ФРАГМЕНТ СТРАНИЦЫ →

■ ■ ■

— Да, еще бы, — отвечал он, — как же не сочувствовать! Только я говорю, что должна быть постепенность в стремлениях.
Мысль его была мне понятна: он хотел сказать, что прежде чем выдумывать дорогие земледельческие машины, нужно, по его мнению, позаботиться об удовлетворении более насущных потребностей крестьян, — главным образом о наделении их землей.
Опять Лев Николаевич утром гулял, но не завтракал и после двух часов на обычную прогулку не выходил. Все время сидел у себя в кабинете и работал, усиленно работал, гораздо больше обыкновенного.
За чаем Софья Андреевна начала декламировать стихи Тютчева, и Лев Николаевич поддержал ее, подсказывая и декламируя сам.
— Если стихотворение хорошо, — говорил он, — в нем всякое слово на месте.
Вспомнили и самого Тютчева, которого, кроме Льва Николаевича и Софьи Андреевны, знал и М. С. Сухотин.
— Сегодня, — продолжал Лев Николаевич, — я прочел от начала до конца номер газеты и вывел такое заключение, что во всем свете теперь самые главные события — это смерть Комиссаржевской и юбилей Савиной[80]. Это — два великих человека… Ужасно! Слово, которое должно служить передаче мысли, до такой степени извращено!..

■ ■ ■

ВЫБОРКА ИЗ ЗАПИСЕЙ →
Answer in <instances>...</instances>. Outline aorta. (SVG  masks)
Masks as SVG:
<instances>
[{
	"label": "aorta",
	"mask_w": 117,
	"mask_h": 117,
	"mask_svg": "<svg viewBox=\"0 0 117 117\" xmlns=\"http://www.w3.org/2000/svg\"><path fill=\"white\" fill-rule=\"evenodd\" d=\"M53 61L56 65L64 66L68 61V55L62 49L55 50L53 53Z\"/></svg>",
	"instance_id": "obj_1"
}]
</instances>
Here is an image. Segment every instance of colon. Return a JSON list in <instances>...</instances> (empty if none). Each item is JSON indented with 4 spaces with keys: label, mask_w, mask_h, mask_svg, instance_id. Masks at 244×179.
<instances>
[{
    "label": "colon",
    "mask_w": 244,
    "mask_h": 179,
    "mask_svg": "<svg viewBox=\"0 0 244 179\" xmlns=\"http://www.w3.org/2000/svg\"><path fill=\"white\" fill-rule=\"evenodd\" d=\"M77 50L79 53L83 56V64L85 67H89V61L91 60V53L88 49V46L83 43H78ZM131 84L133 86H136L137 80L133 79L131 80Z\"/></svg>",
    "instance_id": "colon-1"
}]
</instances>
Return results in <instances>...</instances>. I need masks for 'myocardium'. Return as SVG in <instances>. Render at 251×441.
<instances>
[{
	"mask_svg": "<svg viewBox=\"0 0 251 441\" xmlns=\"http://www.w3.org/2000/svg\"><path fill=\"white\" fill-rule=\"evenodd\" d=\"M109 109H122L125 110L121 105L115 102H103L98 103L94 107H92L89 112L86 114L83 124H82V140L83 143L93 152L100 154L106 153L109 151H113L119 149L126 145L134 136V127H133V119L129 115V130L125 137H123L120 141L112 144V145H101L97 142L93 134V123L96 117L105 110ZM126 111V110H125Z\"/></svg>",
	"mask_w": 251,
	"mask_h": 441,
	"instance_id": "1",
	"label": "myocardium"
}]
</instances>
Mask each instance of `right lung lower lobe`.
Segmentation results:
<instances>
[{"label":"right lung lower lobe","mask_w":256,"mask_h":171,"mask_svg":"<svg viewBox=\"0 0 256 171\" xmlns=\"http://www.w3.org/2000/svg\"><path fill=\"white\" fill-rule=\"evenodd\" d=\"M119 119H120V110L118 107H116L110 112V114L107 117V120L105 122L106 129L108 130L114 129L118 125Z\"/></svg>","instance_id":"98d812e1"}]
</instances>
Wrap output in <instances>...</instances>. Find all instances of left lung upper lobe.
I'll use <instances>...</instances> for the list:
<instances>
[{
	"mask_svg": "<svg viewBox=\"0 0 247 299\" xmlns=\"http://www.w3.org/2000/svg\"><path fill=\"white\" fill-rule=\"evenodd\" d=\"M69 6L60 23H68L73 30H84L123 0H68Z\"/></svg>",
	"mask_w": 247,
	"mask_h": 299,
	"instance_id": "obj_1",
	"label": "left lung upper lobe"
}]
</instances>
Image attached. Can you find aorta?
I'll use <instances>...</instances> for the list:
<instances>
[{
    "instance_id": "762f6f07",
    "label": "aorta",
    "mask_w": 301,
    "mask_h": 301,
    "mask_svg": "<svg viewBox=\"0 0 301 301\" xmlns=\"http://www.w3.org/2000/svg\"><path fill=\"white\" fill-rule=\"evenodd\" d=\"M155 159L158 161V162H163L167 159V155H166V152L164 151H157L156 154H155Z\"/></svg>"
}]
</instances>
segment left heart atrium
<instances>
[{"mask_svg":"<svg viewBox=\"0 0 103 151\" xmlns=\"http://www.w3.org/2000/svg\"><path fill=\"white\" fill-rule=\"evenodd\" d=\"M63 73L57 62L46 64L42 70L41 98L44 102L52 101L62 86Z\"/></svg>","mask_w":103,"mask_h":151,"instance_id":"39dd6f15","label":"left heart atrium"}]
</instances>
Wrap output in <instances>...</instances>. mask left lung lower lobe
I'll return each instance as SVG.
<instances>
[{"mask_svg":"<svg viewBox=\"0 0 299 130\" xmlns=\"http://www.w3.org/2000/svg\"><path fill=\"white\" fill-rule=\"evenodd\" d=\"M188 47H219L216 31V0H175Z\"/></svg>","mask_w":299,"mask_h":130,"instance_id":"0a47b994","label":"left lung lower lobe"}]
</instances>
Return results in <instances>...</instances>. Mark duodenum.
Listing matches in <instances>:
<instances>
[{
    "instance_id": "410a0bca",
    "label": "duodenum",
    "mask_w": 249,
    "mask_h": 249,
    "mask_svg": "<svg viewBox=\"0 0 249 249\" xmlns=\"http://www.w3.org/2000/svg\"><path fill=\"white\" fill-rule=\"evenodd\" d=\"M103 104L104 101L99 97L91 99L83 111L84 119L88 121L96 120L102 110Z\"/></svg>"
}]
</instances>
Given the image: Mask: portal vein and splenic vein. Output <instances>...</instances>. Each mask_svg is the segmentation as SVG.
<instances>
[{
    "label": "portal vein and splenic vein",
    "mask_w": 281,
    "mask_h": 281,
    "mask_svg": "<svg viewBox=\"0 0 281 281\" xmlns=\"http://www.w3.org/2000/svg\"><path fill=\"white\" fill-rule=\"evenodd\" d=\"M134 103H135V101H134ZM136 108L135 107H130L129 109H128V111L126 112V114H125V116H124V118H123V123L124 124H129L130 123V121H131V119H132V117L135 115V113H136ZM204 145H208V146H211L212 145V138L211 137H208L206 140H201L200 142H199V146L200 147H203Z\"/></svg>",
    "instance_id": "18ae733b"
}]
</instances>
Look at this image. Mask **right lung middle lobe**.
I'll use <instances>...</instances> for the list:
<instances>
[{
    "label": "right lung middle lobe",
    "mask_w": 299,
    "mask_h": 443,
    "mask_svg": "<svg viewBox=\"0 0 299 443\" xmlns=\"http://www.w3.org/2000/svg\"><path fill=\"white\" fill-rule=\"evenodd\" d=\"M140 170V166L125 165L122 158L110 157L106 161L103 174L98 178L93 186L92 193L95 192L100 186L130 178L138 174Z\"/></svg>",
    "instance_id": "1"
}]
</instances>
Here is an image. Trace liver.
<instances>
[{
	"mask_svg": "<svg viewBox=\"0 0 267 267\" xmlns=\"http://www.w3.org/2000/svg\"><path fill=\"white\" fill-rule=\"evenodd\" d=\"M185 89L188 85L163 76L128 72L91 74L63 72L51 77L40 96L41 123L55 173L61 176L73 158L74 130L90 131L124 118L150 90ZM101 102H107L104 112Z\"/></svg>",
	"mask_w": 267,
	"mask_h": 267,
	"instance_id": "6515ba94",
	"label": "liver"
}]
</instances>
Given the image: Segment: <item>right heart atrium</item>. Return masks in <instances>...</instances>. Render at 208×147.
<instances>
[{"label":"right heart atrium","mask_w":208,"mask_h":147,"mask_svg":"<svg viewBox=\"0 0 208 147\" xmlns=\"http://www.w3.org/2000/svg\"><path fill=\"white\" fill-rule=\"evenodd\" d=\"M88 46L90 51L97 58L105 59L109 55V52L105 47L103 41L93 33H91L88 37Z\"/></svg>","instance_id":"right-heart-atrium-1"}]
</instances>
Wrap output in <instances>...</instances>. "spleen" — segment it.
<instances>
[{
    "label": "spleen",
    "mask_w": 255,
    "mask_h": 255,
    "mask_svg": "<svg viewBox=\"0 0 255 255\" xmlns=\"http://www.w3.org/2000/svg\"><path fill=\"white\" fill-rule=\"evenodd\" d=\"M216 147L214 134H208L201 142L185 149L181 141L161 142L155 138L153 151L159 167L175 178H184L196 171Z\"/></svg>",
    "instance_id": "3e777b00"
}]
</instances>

■ ■ ■

ЗАДАНИЕ 1 → Перепишите из фрагмента страницы слово в слово часть, которая начинается со слов «Опять Лев Николаевич» и заканчивается словами «гораздо больше обыкновенного.».
ЗАДАНИЕ 2 → Назовите всех людей, которые упомянуты во фрагменте страницы по имени или фамилии.
Записи никак не связаны с фрагментом страницы.

ПОЛНЫЙ ОТВЕТ 1 →
Опять Лев Николаевич утром гулял, но не завтракал и после двух часов на обычную прогулку не выходил. Все время сидел у себя в кабинете и работал, усиленно работал, гораздо больше обыкновенного.

ПОЛНЫЙ ОТВЕТ 2 → Лев Николаевич, Софья Андреевна, Тютчев, М. С. Сухотин, Комиссаржевская, Савина.